Dirigido por Ben Wheatley (“Free Fire” e “Kill List”), o novo filme da Netflix não foi o primeiro a adaptar o romance “Rebecca, a Mulher Inesquecível” da escritora britânica Daphne Du Maurier. Em 1940, o cineasta Alfred Hitchcock, conhecido por seus filmes de suspense, realizou com maestria a adaptação do livro para o cinema e acabou garantindo o Oscar de Melhor Filme no ano seguinte, o que fez com que ganhasse ainda mais crédito entre a crítica e o público em sua transição para Hollywood. A química temática entre Hitchcock e Du Maurier resultou em mais adaptações cinematográficas aclamados como “Os Pássaros” (1963), mas não podemos dizer o mesmo sobre Wheatley, pois sua recente releitura coloca sua compatibilidade com a autora em xeque. Essa abordagem é mais uma prova de que pode ser um erro tentar readaptar obras cinematográficas já consagradas.

O longa abre com uma verossimilhança com a versão hitchcockiana: uma lembrança sombria da grandiosa Manderley. Uma promessa de um suspense com uma estética gótica paira pelo ar, sugerindo uma homenagem em relação a obra antiga.
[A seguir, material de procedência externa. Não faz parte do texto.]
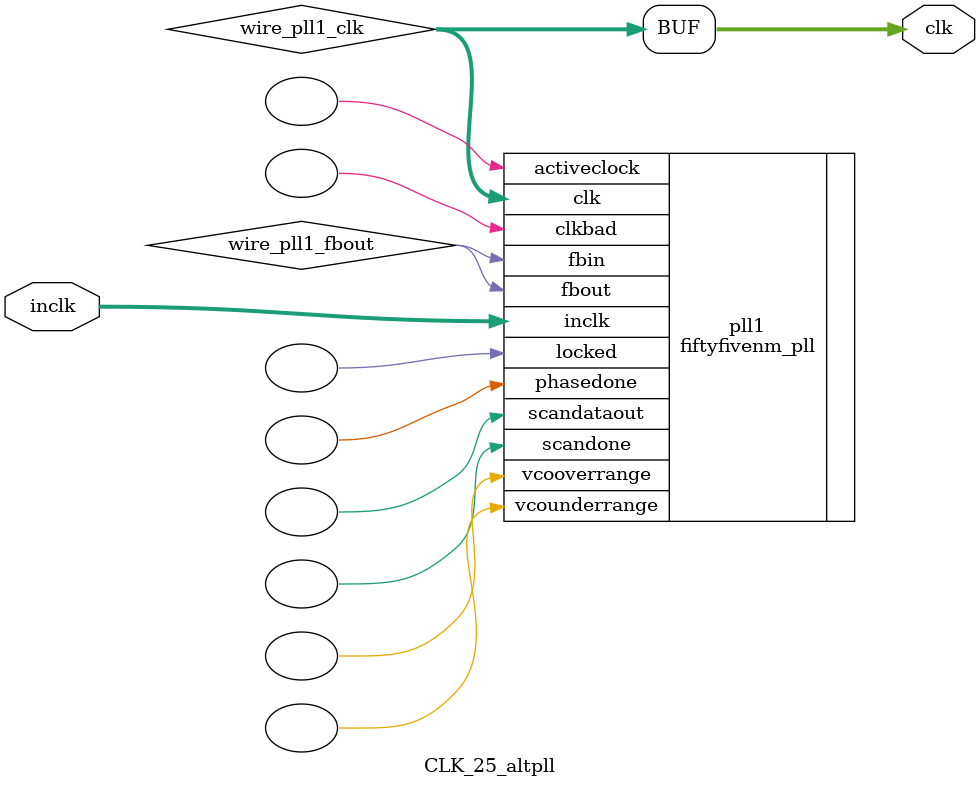
<source format=v>






//synthesis_resources = fiftyfivenm_pll 1 
//synopsys translate_off
`timescale 1 ps / 1 ps
//synopsys translate_on
module  CLK_25_altpll
	( 
	clk,
	inclk) /* synthesis synthesis_clearbox=1 */;
	output   [4:0]  clk;
	input   [1:0]  inclk;
`ifndef ALTERA_RESERVED_QIS
// synopsys translate_off
`endif
	tri0   [1:0]  inclk;
`ifndef ALTERA_RESERVED_QIS
// synopsys translate_on
`endif

	wire  [4:0]   wire_pll1_clk;
	wire  wire_pll1_fbout;

	fiftyfivenm_pll   pll1
	( 
	.activeclock(),
	.clk(wire_pll1_clk),
	.clkbad(),
	.fbin(wire_pll1_fbout),
	.fbout(wire_pll1_fbout),
	.inclk(inclk),
	.locked(),
	.phasedone(),
	.scandataout(),
	.scandone(),
	.vcooverrange(),
	.vcounderrange()
	`ifndef FORMAL_VERIFICATION
	// synopsys translate_off
	`endif
	,
	.areset(1'b0),
	.clkswitch(1'b0),
	.configupdate(1'b0),
	.pfdena(1'b1),
	.phasecounterselect({3{1'b0}}),
	.phasestep(1'b0),
	.phaseupdown(1'b0),
	.scanclk(1'b0),
	.scanclkena(1'b1),
	.scandata(1'b0)
	`ifndef FORMAL_VERIFICATION
	// synopsys translate_on
	`endif
	);
	defparam
		pll1.bandwidth_type = "auto",
		pll1.clk0_divide_by = 2,
		pll1.clk0_duty_cycle = 50,
		pll1.clk0_multiply_by = 1,
		pll1.clk0_phase_shift = "0",
		pll1.compensate_clock = "clk0",
		pll1.inclk0_input_frequency = 20000,
		pll1.operation_mode = "normal",
		pll1.pll_type = "auto",
		pll1.lpm_type = "fiftyfivenm_pll";
	assign
		clk = {wire_pll1_clk[4:0]};
endmodule //CLK_25_altpll
//VALID FILE

</source>
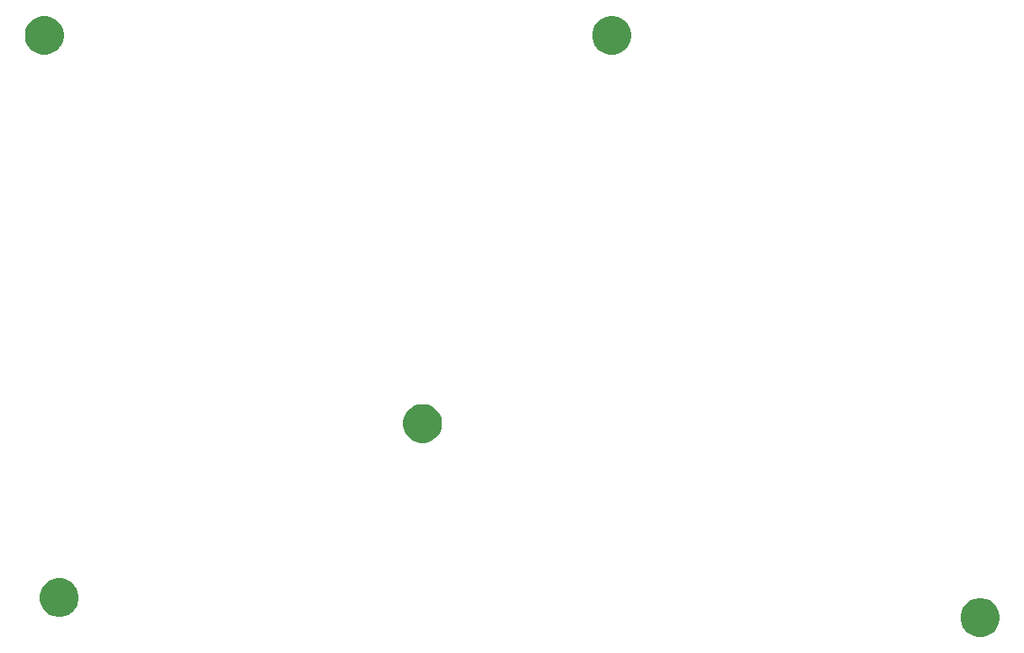
<source format=gbr>
G04 #@! TF.GenerationSoftware,KiCad,Pcbnew,(5.1.2)-2*
G04 #@! TF.CreationDate,2020-04-16T23:41:07+09:00*
G04 #@! TF.ProjectId,17mm bottom plate,31376d6d-2062-46f7-9474-6f6d20706c61,rev?*
G04 #@! TF.SameCoordinates,Original*
G04 #@! TF.FileFunction,Soldermask,Bot*
G04 #@! TF.FilePolarity,Negative*
%FSLAX46Y46*%
G04 Gerber Fmt 4.6, Leading zero omitted, Abs format (unit mm)*
G04 Created by KiCad (PCBNEW (5.1.2)-2) date 2020-04-16 23:41:07*
%MOMM*%
%LPD*%
G04 APERTURE LIST*
%ADD10C,0.100000*%
G04 APERTURE END LIST*
D10*
G36*
X214069085Y-122123975D02*
G01*
X214424143Y-122271045D01*
X214424145Y-122271046D01*
X214743690Y-122484559D01*
X215015441Y-122756310D01*
X215228954Y-123075855D01*
X215228955Y-123075857D01*
X215376025Y-123430915D01*
X215451000Y-123807842D01*
X215451000Y-124192158D01*
X215376025Y-124569085D01*
X215228955Y-124924143D01*
X215228954Y-124924145D01*
X215015441Y-125243690D01*
X214743690Y-125515441D01*
X214424145Y-125728954D01*
X214424144Y-125728955D01*
X214424143Y-125728955D01*
X214069085Y-125876025D01*
X213692158Y-125951000D01*
X213307842Y-125951000D01*
X212930915Y-125876025D01*
X212575857Y-125728955D01*
X212575856Y-125728955D01*
X212575855Y-125728954D01*
X212256310Y-125515441D01*
X211984559Y-125243690D01*
X211771046Y-124924145D01*
X211771045Y-124924143D01*
X211623975Y-124569085D01*
X211549000Y-124192158D01*
X211549000Y-123807842D01*
X211623975Y-123430915D01*
X211771045Y-123075857D01*
X211771046Y-123075855D01*
X211984559Y-122756310D01*
X212256310Y-122484559D01*
X212575855Y-122271046D01*
X212575857Y-122271045D01*
X212930915Y-122123975D01*
X213307842Y-122049000D01*
X213692158Y-122049000D01*
X214069085Y-122123975D01*
X214069085Y-122123975D01*
G37*
G36*
X121569085Y-120123975D02*
G01*
X121924143Y-120271045D01*
X121924145Y-120271046D01*
X122243690Y-120484559D01*
X122515441Y-120756310D01*
X122728954Y-121075855D01*
X122728955Y-121075857D01*
X122876025Y-121430915D01*
X122951000Y-121807842D01*
X122951000Y-122192158D01*
X122876025Y-122569085D01*
X122798473Y-122756311D01*
X122728954Y-122924145D01*
X122515441Y-123243690D01*
X122243690Y-123515441D01*
X121924145Y-123728954D01*
X121924144Y-123728955D01*
X121924143Y-123728955D01*
X121569085Y-123876025D01*
X121192158Y-123951000D01*
X120807842Y-123951000D01*
X120430915Y-123876025D01*
X120075857Y-123728955D01*
X120075856Y-123728955D01*
X120075855Y-123728954D01*
X119756310Y-123515441D01*
X119484559Y-123243690D01*
X119271046Y-122924145D01*
X119201527Y-122756311D01*
X119123975Y-122569085D01*
X119049000Y-122192158D01*
X119049000Y-121807842D01*
X119123975Y-121430915D01*
X119271045Y-121075857D01*
X119271046Y-121075855D01*
X119484559Y-120756310D01*
X119756310Y-120484559D01*
X120075855Y-120271046D01*
X120075857Y-120271045D01*
X120430915Y-120123975D01*
X120807842Y-120049000D01*
X121192158Y-120049000D01*
X121569085Y-120123975D01*
X121569085Y-120123975D01*
G37*
G36*
X158069085Y-102623975D02*
G01*
X158424143Y-102771045D01*
X158424145Y-102771046D01*
X158743690Y-102984559D01*
X159015441Y-103256310D01*
X159228954Y-103575855D01*
X159228955Y-103575857D01*
X159376025Y-103930915D01*
X159451000Y-104307842D01*
X159451000Y-104692158D01*
X159376025Y-105069085D01*
X159228955Y-105424143D01*
X159228954Y-105424145D01*
X159015441Y-105743690D01*
X158743690Y-106015441D01*
X158424145Y-106228954D01*
X158424144Y-106228955D01*
X158424143Y-106228955D01*
X158069085Y-106376025D01*
X157692158Y-106451000D01*
X157307842Y-106451000D01*
X156930915Y-106376025D01*
X156575857Y-106228955D01*
X156575856Y-106228955D01*
X156575855Y-106228954D01*
X156256310Y-106015441D01*
X155984559Y-105743690D01*
X155771046Y-105424145D01*
X155771045Y-105424143D01*
X155623975Y-105069085D01*
X155549000Y-104692158D01*
X155549000Y-104307842D01*
X155623975Y-103930915D01*
X155771045Y-103575857D01*
X155771046Y-103575855D01*
X155984559Y-103256310D01*
X156256310Y-102984559D01*
X156575855Y-102771046D01*
X156575857Y-102771045D01*
X156930915Y-102623975D01*
X157307842Y-102549000D01*
X157692158Y-102549000D01*
X158069085Y-102623975D01*
X158069085Y-102623975D01*
G37*
G36*
X177069085Y-63623975D02*
G01*
X177424143Y-63771045D01*
X177424145Y-63771046D01*
X177743690Y-63984559D01*
X178015441Y-64256310D01*
X178228954Y-64575855D01*
X178228955Y-64575857D01*
X178376025Y-64930915D01*
X178451000Y-65307842D01*
X178451000Y-65692158D01*
X178376025Y-66069085D01*
X178228955Y-66424143D01*
X178228954Y-66424145D01*
X178015441Y-66743690D01*
X177743690Y-67015441D01*
X177424145Y-67228954D01*
X177424144Y-67228955D01*
X177424143Y-67228955D01*
X177069085Y-67376025D01*
X176692158Y-67451000D01*
X176307842Y-67451000D01*
X175930915Y-67376025D01*
X175575857Y-67228955D01*
X175575856Y-67228955D01*
X175575855Y-67228954D01*
X175256310Y-67015441D01*
X174984559Y-66743690D01*
X174771046Y-66424145D01*
X174771045Y-66424143D01*
X174623975Y-66069085D01*
X174549000Y-65692158D01*
X174549000Y-65307842D01*
X174623975Y-64930915D01*
X174771045Y-64575857D01*
X174771046Y-64575855D01*
X174984559Y-64256310D01*
X175256310Y-63984559D01*
X175575855Y-63771046D01*
X175575857Y-63771045D01*
X175930915Y-63623975D01*
X176307842Y-63549000D01*
X176692158Y-63549000D01*
X177069085Y-63623975D01*
X177069085Y-63623975D01*
G37*
G36*
X120069085Y-63623975D02*
G01*
X120424143Y-63771045D01*
X120424145Y-63771046D01*
X120743690Y-63984559D01*
X121015441Y-64256310D01*
X121228954Y-64575855D01*
X121228955Y-64575857D01*
X121376025Y-64930915D01*
X121451000Y-65307842D01*
X121451000Y-65692158D01*
X121376025Y-66069085D01*
X121228955Y-66424143D01*
X121228954Y-66424145D01*
X121015441Y-66743690D01*
X120743690Y-67015441D01*
X120424145Y-67228954D01*
X120424144Y-67228955D01*
X120424143Y-67228955D01*
X120069085Y-67376025D01*
X119692158Y-67451000D01*
X119307842Y-67451000D01*
X118930915Y-67376025D01*
X118575857Y-67228955D01*
X118575856Y-67228955D01*
X118575855Y-67228954D01*
X118256310Y-67015441D01*
X117984559Y-66743690D01*
X117771046Y-66424145D01*
X117771045Y-66424143D01*
X117623975Y-66069085D01*
X117549000Y-65692158D01*
X117549000Y-65307842D01*
X117623975Y-64930915D01*
X117771045Y-64575857D01*
X117771046Y-64575855D01*
X117984559Y-64256310D01*
X118256310Y-63984559D01*
X118575855Y-63771046D01*
X118575857Y-63771045D01*
X118930915Y-63623975D01*
X119307842Y-63549000D01*
X119692158Y-63549000D01*
X120069085Y-63623975D01*
X120069085Y-63623975D01*
G37*
M02*

</source>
Mas, tudo isso acaba se perdendo logo no primeiro ato, e o filme acaba seguindo um caminho que subverte o campo visual e temático, mas, infelizmente, de uma forma pouco autêntica. Para a imersão dessa nova narrativa, somos prontamente introduzidos aos belos e iluminados planos de Monte Carlo, que com uma direção de fotografia muito bem orquestrada, cria uma sensação onírica da paixão desenvolvida pelos protagonistas. Com certeza desde já ocorre um afastamento do original, mas não é de todo preocupante, pois nesse primeiro arco existe maior profundidade no romance, algo que é mais contido em sua primeira versão.

A protagonista interpretada por Lily James possui uma camada de desenvolvimento mais complexa do que aquela realizada por Joan Fontaine. O melodrama e a fragilidade da Mrs. De Winter é presente, mas a personagem também assume atitudes mais impetuosas e ativas às situações, um ponto muito positivo para a obra. Contudo, quando falamos do seu par romântico, o elogio não pode ser compartilhado, Armie Hammer não entrega o irreverente Maxim de Winter no mesmo nível que Laurence Olivier. Na verdade, vemos apenas uma versão monótona e sem força para levar a trama, quase um insulto em comparação com a importância do personagem. 

Porém, acredito que a maior decepção seja a Mrs. Danvers, sua aparência sombria, intimidadora e a incógnita sobre sua sexualidade (estimulada por sua lealdade com Rebecca que, na época, seria sua única pista de seu desvio heteronormativo devido ao código moral vigente) não são apresentadas. A nova obra escolhe por uma versão maternal com uma dualidade visual que cria um impacto aquém do esperado para a dinâmica de intimidação, tanto que nem o destaque no terceiro ato é suficiente para erguer sua imagem.

Mrs. De Winter (Joan Fontaine) e Mrs Danvers (Judith Anderson) em "Rebecca" de 1940

Sem dúvida é um filme com uma direção de arte e de fotografia que deve ser elogiada, mas tanto no roteiro e na direção se perde e o resultado final é algo superficial em que os plots twists não têm força suficiente para atrair a atenção. A experiência voyeurista de Hitchcock é substituída por uma escolha de planos mais amplos e cortes rápidos que só passam um olhar distante da direção em relação à autenticidade. Além disso, todos os pontos de virada não são acompanhados de grandes emoções, pois não existe um cuidado a respeito da figura de Rebecca durante o longa. 

Na versão de 1939, mesmo não aparecendo, a presença da primeira Mrs De Winter é nítida e se expressa de forma sufocante para as demais personagens, sendo um critério psicológico extremamente relevante, porém na nova trama a “mulher inesquecível” é apenas um aspecto que assim que resolvido é totalmente esquecido.

O filme é uma boa experiência se sua expectativa estiver consolidada nos figurinos e na ambientação, contudo, se você quer ter uma boa experiência com a história e sua narrativa, a versão de Hitchcock é uma boa recomendação. “Rebecca – A Mulher Inesquecível” não deve ser lembrada por sua versão pouco eficaz de 2020, por isso, como Martin Scorsese sempre incentiva, recorra à grandeza dos clássicos para ter uma leitura mais clara e crítica do cinema atual.